[Dataset entries]
━━━━━━━━

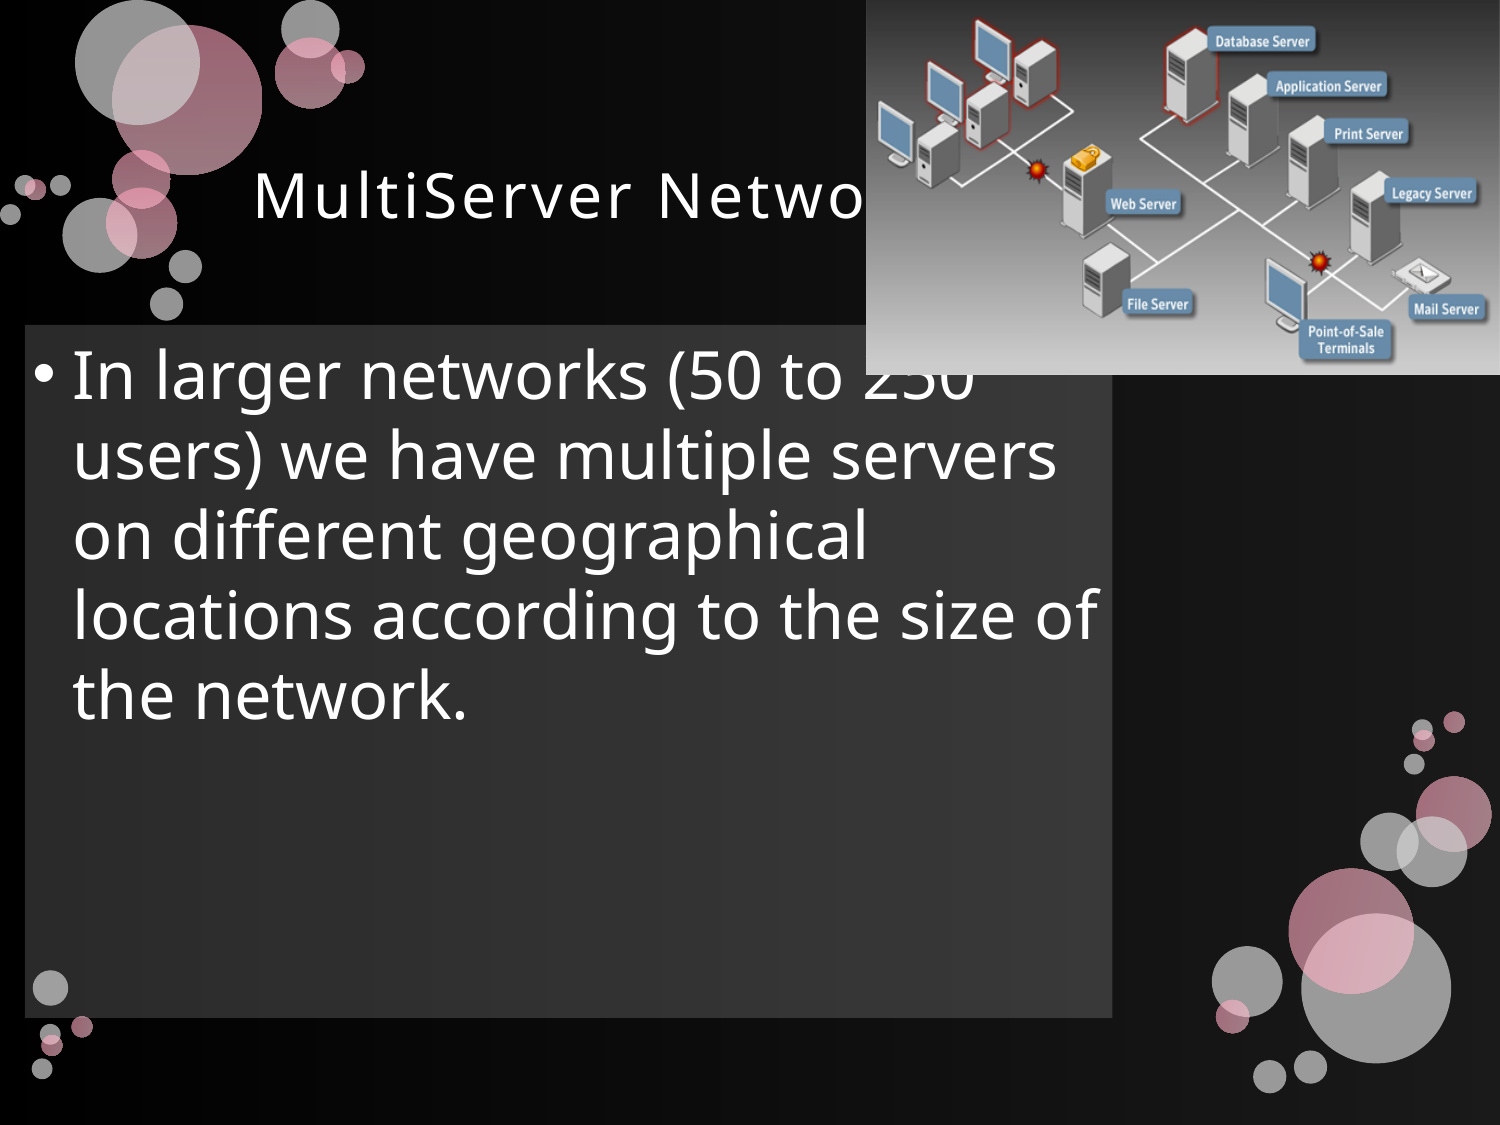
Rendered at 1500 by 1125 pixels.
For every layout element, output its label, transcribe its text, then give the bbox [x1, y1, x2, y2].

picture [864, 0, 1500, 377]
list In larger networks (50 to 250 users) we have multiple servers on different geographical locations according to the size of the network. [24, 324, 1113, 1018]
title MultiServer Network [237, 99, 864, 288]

━━━━━━━━

**EXERCISE DESCRIPTION**
Images stay out, but the rest of the records must be retyped exactly.

**SOLUTION TO THIS EXERCISE**
Rendered at 1500 by 1125 pixels.
For every layout element, output its label, transcribe its text, then give the bbox [x1, y1, x2, y2].

picture [864, 0, 1500, 377]
list In larger networks (50 to 250 users) we have multiple servers on different geographical locations according to the size of the network. [24, 324, 1113, 1018]
title MultiServer Network [237, 99, 864, 288]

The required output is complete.